Document understanding data:
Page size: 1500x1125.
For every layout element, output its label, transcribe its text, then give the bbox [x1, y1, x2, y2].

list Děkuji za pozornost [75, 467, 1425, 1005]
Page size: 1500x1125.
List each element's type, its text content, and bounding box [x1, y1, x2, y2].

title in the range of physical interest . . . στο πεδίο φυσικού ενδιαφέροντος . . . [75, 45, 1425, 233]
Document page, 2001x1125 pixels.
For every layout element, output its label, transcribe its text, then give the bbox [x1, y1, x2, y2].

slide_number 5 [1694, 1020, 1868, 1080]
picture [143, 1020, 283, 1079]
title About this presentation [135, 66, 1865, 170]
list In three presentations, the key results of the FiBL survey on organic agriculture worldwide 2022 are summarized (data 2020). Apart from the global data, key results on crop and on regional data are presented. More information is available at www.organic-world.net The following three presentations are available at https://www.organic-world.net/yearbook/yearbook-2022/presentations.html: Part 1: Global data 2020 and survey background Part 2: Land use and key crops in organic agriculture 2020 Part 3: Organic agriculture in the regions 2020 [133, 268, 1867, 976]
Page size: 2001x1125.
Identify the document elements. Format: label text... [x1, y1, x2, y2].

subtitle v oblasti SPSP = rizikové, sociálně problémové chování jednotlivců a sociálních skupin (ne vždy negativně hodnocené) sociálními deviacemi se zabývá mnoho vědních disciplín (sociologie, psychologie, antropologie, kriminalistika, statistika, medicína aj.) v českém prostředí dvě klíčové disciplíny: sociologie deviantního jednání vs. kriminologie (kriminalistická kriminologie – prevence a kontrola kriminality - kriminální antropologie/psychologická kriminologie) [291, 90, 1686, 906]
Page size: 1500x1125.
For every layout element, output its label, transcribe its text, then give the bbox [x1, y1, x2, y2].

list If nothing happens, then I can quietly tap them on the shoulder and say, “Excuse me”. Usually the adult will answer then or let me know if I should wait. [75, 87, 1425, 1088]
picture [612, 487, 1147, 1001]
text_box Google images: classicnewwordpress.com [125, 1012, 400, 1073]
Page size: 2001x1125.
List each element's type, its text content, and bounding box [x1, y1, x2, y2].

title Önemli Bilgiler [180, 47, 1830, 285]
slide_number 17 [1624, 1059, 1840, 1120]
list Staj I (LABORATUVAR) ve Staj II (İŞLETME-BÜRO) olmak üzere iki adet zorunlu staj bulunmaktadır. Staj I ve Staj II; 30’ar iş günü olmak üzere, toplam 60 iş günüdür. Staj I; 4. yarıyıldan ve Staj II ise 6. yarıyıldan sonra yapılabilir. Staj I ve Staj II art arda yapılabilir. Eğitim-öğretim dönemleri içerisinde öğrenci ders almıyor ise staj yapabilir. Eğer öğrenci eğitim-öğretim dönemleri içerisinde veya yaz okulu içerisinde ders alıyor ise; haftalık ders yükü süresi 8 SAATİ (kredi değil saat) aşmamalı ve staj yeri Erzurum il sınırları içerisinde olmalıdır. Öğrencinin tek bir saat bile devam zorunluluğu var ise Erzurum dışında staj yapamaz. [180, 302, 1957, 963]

> WHAT TO WORK ON
Transcribe every record above word for word.

> TASK OUTPUT
Page size: 1500x1125.
For every layout element, output its label, transcribe its text, then give the bbox [x1, y1, x2, y2].

list Děkuji za pozornost [75, 467, 1425, 1005]
Page size: 1500x1125.
List each element's type, its text content, and bounding box [x1, y1, x2, y2].

title in the range of physical interest . . . στο πεδίο φυσικού ενδιαφέροντος . . . [75, 45, 1425, 233]
Document page, 2001x1125 pixels.
For every layout element, output its label, transcribe its text, then give the bbox [x1, y1, x2, y2].

slide_number 5 [1694, 1020, 1868, 1080]
picture [143, 1020, 283, 1079]
title About this presentation [135, 66, 1865, 170]
list In three presentations, the key results of the FiBL survey on organic agriculture worldwide 2022 are summarized (data 2020). Apart from the global data, key results on crop and on regional data are presented. More information is available at www.organic-world.net The following three presentations are available at https://www.organic-world.net/yearbook/yearbook-2022/presentations.html: Part 1: Global data 2020 and survey background Part 2: Land use and key crops in organic agriculture 2020 Part 3: Organic agriculture in the regions 2020 [133, 268, 1867, 976]
Page size: 2001x1125.
Identify the document elements. Format: label text... [x1, y1, x2, y2].

subtitle v oblasti SPSP = rizikové, sociálně problémové chování jednotlivců a sociálních skupin (ne vždy negativně hodnocené) sociálními deviacemi se zabývá mnoho vědních disciplín (sociologie, psychologie, antropologie, kriminalistika, statistika, medicína aj.) v českém prostředí dvě klíčové disciplíny: sociologie deviantního jednání vs. kriminologie (kriminalistická kriminologie – prevence a kontrola kriminality - kriminální antropologie/psychologická kriminologie) [291, 90, 1686, 906]
Page size: 1500x1125.
For every layout element, output its label, transcribe its text, then give the bbox [x1, y1, x2, y2].

list If nothing happens, then I can quietly tap them on the shoulder and say, “Excuse me”. Usually the adult will answer then or let me know if I should wait. [75, 87, 1425, 1088]
picture [612, 487, 1147, 1001]
text_box Google images: classicnewwordpress.com [125, 1012, 400, 1073]
Page size: 2001x1125.
List each element's type, its text content, and bounding box [x1, y1, x2, y2].

title Önemli Bilgiler [180, 47, 1830, 285]
slide_number 17 [1624, 1059, 1840, 1120]
list Staj I (LABORATUVAR) ve Staj II (İŞLETME-BÜRO) olmak üzere iki adet zorunlu staj bulunmaktadır. Staj I ve Staj II; 30’ar iş günü olmak üzere, toplam 60 iş günüdür. Staj I; 4. yarıyıldan ve Staj II ise 6. yarıyıldan sonra yapılabilir. Staj I ve Staj II art arda yapılabilir. Eğitim-öğretim dönemleri içerisinde öğrenci ders almıyor ise staj yapabilir. Eğer öğrenci eğitim-öğretim dönemleri içerisinde veya yaz okulu içerisinde ders alıyor ise; haftalık ders yükü süresi 8 SAATİ (kredi değil saat) aşmamalı ve staj yeri Erzurum il sınırları içerisinde olmalıdır. Öğrencinin tek bir saat bile devam zorunluluğu var ise Erzurum dışında staj yapamaz. [180, 302, 1957, 963]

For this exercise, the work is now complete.